At the corner of Museum Street, once Peter Street, is Mudie's famous library. The founder, who died in 1890, began a lending library in King Street in 1840, and in 1852 removed to the present quarters. In 1864 the concern was turned into a limited liability company. The distribution of books now reaches almost incredible figures.
Great Russell Street Strype describes as being very handsome and very well inhabited.
Thanet House, the town residence of the Thanets in the seventeenth century, stood on the north side.
Sir Christopher Wren built a house for himself in this street. Among the inhabitants and lodgers have been Shelley and Hazlitt, J. P. Kemble, Speaker Onslow, Pugin the elder, Charles Mathews the elder, and, in later years, Sir E. Burne-Jones.

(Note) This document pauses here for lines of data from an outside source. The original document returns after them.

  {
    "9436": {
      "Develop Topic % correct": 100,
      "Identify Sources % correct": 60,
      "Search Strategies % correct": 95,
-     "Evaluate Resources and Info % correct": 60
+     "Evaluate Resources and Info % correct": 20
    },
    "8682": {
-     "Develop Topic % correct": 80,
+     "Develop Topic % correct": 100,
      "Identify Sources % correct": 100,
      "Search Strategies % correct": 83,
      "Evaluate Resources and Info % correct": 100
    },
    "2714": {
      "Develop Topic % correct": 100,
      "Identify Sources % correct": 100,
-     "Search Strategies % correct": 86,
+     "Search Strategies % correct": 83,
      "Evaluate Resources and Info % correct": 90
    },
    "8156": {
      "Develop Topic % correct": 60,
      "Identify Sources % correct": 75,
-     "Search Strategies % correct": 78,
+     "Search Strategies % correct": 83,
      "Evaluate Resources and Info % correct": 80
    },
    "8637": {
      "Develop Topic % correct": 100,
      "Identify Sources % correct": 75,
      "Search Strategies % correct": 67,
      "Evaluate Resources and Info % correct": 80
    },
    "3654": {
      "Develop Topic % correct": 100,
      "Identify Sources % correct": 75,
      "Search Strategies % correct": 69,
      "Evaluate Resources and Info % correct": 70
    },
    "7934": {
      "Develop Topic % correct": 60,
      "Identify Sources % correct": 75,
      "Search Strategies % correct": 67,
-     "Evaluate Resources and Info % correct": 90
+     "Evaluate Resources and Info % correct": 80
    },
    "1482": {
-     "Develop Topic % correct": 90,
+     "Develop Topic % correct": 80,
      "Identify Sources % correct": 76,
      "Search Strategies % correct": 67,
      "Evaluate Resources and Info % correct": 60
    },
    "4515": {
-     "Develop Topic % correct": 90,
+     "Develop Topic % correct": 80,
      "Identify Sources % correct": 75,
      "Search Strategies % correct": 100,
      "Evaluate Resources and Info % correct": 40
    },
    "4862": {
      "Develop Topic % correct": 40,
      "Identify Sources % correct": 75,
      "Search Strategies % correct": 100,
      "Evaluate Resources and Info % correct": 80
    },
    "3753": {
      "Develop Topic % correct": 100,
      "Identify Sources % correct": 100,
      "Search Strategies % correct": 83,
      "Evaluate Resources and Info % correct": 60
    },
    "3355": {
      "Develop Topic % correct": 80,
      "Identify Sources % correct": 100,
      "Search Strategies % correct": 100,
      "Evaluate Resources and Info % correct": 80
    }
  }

At the west end Great Russell Street runs into Tottenham Court Road, a portion of which lies in the parish of St. Giles.
Toten Hall itself, from which the name is taken, stood at the south end of the Hampstead Road, and an account of it belongs to the parish of St. Pancras.
There is little to remark upon in that part of the Road we can now claim.
At the south end is Meux's well-known brewery, bought by the family of that name in 1809.
In 1814 an immense vat burst here, which flooded the immediate neighbourhood in a deluge of liquor.
The Horseshoe Hotel can claim fairly ancient descent; it has been in existence as a tavern from 1623. It was called the Horseshoe from the shape of its first dining-room.
A Consumption Hospital stands midway between North and South Crescent.